## Dataset records
━━━━━━━━━━

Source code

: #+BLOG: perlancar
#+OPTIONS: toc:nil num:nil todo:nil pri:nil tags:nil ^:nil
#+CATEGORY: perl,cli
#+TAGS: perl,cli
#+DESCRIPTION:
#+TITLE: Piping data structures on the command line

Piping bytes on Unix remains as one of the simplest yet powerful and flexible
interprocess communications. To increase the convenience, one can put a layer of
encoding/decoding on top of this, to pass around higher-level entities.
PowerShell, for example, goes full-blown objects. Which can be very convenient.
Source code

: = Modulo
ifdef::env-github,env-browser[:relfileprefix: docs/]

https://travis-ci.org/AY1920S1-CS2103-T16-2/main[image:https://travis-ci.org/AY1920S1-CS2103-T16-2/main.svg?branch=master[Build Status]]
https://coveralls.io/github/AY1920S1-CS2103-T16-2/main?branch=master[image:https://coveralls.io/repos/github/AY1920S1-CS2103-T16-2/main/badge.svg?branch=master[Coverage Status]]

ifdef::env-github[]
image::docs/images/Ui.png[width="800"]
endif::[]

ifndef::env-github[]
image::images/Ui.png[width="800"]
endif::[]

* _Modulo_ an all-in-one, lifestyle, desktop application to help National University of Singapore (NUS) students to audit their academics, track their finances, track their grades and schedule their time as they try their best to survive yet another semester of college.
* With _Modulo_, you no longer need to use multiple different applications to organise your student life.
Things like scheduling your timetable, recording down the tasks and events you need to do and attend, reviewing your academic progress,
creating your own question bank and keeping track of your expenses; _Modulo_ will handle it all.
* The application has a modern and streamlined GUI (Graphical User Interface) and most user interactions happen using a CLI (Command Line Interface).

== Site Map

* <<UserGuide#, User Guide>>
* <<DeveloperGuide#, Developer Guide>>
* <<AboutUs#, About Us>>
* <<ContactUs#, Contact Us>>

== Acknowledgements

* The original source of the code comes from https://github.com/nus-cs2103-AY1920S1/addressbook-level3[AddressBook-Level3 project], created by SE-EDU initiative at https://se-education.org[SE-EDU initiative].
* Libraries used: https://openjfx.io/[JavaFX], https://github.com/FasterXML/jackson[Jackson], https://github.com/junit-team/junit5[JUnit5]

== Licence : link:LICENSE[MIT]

━━━━━━━━━━

## JOB ITEM
If a line in the records contains the word "github", copy it.

## THE ANSWER
ifdef::env-github,env-browser[:relfileprefix: docs/]
https://coveralls.io/github/AY1920S1-CS2103-T16-2/main?branch=master[image:https://coveralls.io/repos/github/AY1920S1-CS2103-T16-2/main/badge.svg?branch=master[Coverage Status]]
ifdef::env-github[]
ifndef::env-github[]
* The original source of the code comes from https://github.com/nus-cs2103-AY1920S1/addressbook-level3[AddressBook-Level3 project], created by SE-EDU initiative at https://se-education.org[SE-EDU initiative].
* Libraries used: https://openjfx.io/[JavaFX], https://github.com/FasterXML/jackson[Jackson], https://github.com/junit-team/junit5[JUnit5]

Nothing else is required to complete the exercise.